This may not be one of the most glamorous segments of the caravanning lifestyle, but it is impossible to avoid. I mean everyone uses the toilet, I use the toilet, you use the toilet, and even the most glamorous celebrities use the toilet.
But how does a caravan toilet work? Well I am here to tell you.
How do they work?
Most caravans and motorhomes come with in built toilets in their washrooms. These are mostly chemical toilets which have a cassette waste holding tank which you have to empty when it gets full.
The most simple type of chemical toilet is casually known as a ‘bucket and chuck it’ toilet. Not the most attractive nickname is it? I had a friend at school that we used to call the Armpit Gurgler. She hated it! Anyway, back to toilets.
Chemical toilets in caravans do not only store the waste but they also deodorize it, which is pretty important in my opinion. If you are living in your caravan you don’t want to be living amongst your own smells so the chemicals play a vital role in making your holiday better.
Emptying a chemical toilet
Now this is the dreaded bit.

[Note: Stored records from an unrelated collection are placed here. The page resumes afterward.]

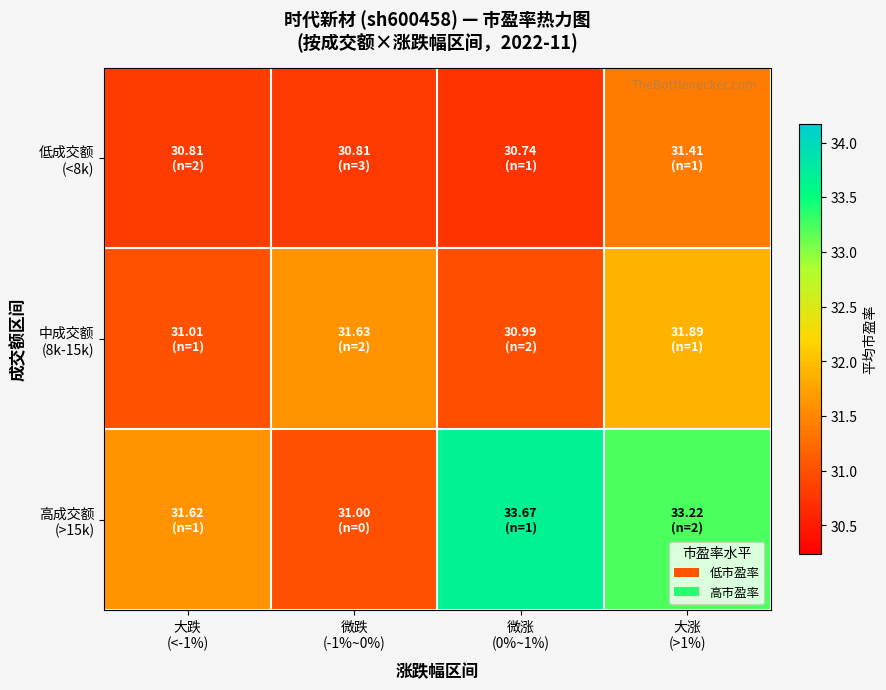

Between 大跌
(<-1%) and 大涨
(>1%), which is larger?

大涨
(>1%)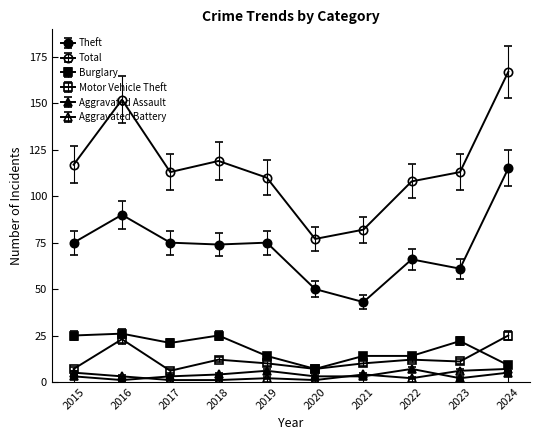

Rank the series by their maximum value, from lowest to highest.

Aggravated Assault, Aggravated Battery, Motor Vehicle Theft, Burglary, Theft, Total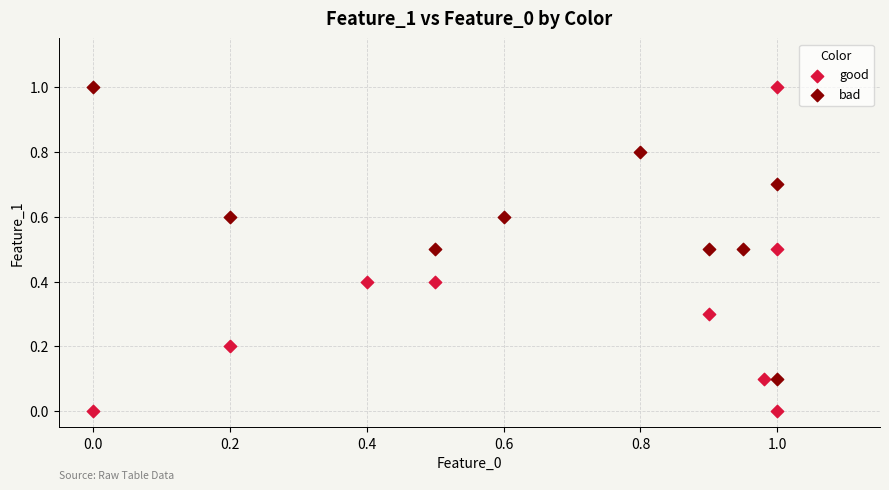

Which series contains the lowest Y value?

good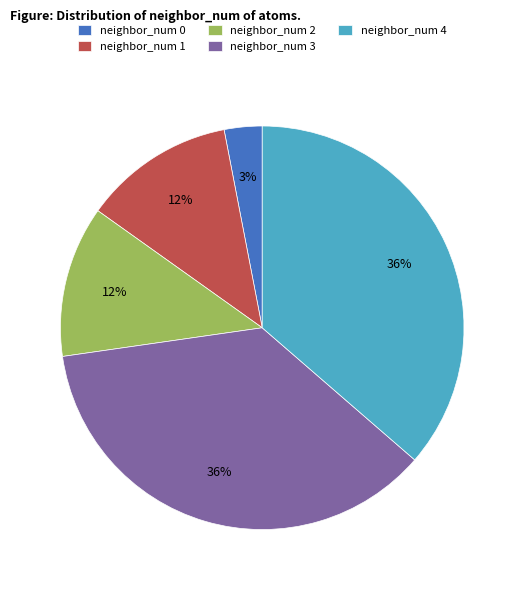

Which category has the smallest portion of the pie?

neighbor_num 0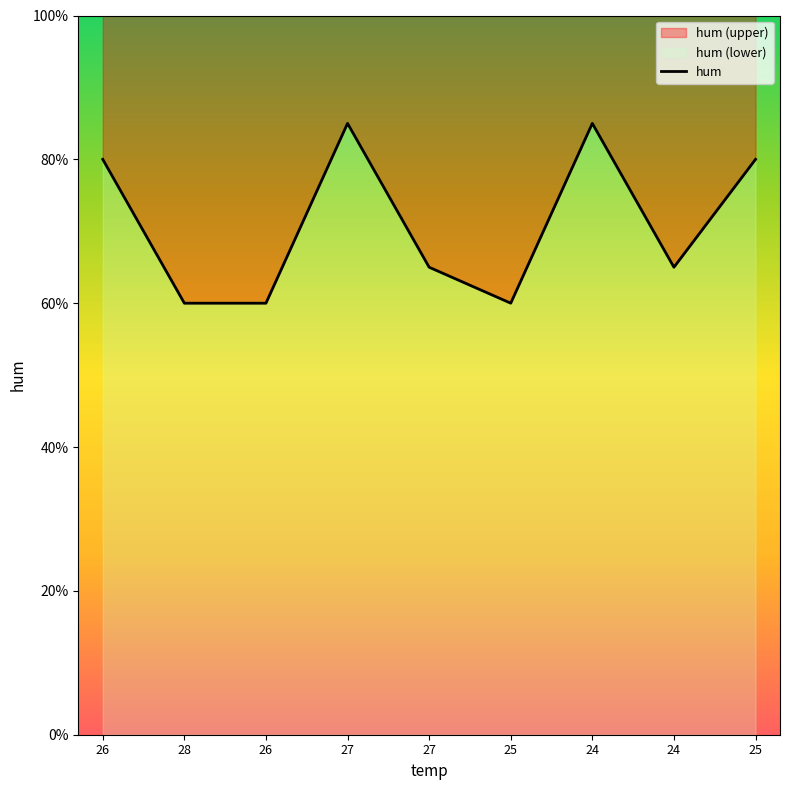

At which label is the value closest to 72?

27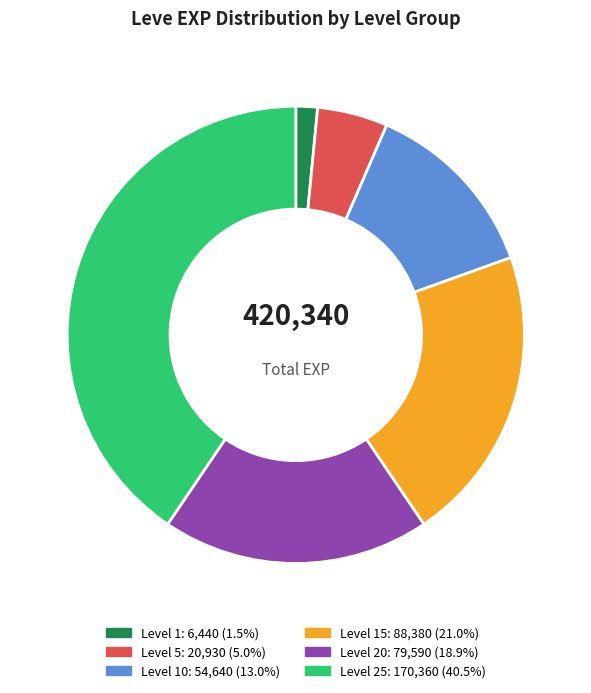

Count the number of slices in the pie.

6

Your chemical toilet is full and it needs to be emptied. Well, it is quite simple actually. First of all you must remember that you are only allowed to empty your caravan toilet into a specifically designated place. It would be unhygienic to just tip your waste where you please and the chemicals should not be allowed to go into the sewage system.
In a caravan park there should be a disposal unit that should be marked as a Chemical Disposal Point or CDP, however at some sites it may be labelled as an Elsan Point. If you can’t find the right place then you may have to wait until you get home and flush it down your own toilet. Do not be naughty and tip it where you please.
Some handy tips
So, caravan toilets need looking after. They need to be nurtured and cleaned and loved otherwise they may not stay in working order. So here are a few hints that may help you and your toilet out:
Never use household cleaners or detergents as they may contain bleach which could cause your toilet substantial damage.
Make sure you drain the toilet flush tank during the winter to avoid damage that may be caused due to frost.
Be gentle when emptying it and don’t shake it around too much. This may damage the float arm which tells you when your toilet is full.
Pour the chemicals into the tank using the correct spout and NOT the blade hole; the chemicals may damage the seal if you do.
Antifreeze may need to be added to the toilet fresh water if you are caravanning in the winter.
So, now that you know how they work, how to empty them and you are now armed with some handy hints, you can go on your caravan holiday and enjoy yourself a little bit more. No need to worry about the toilet.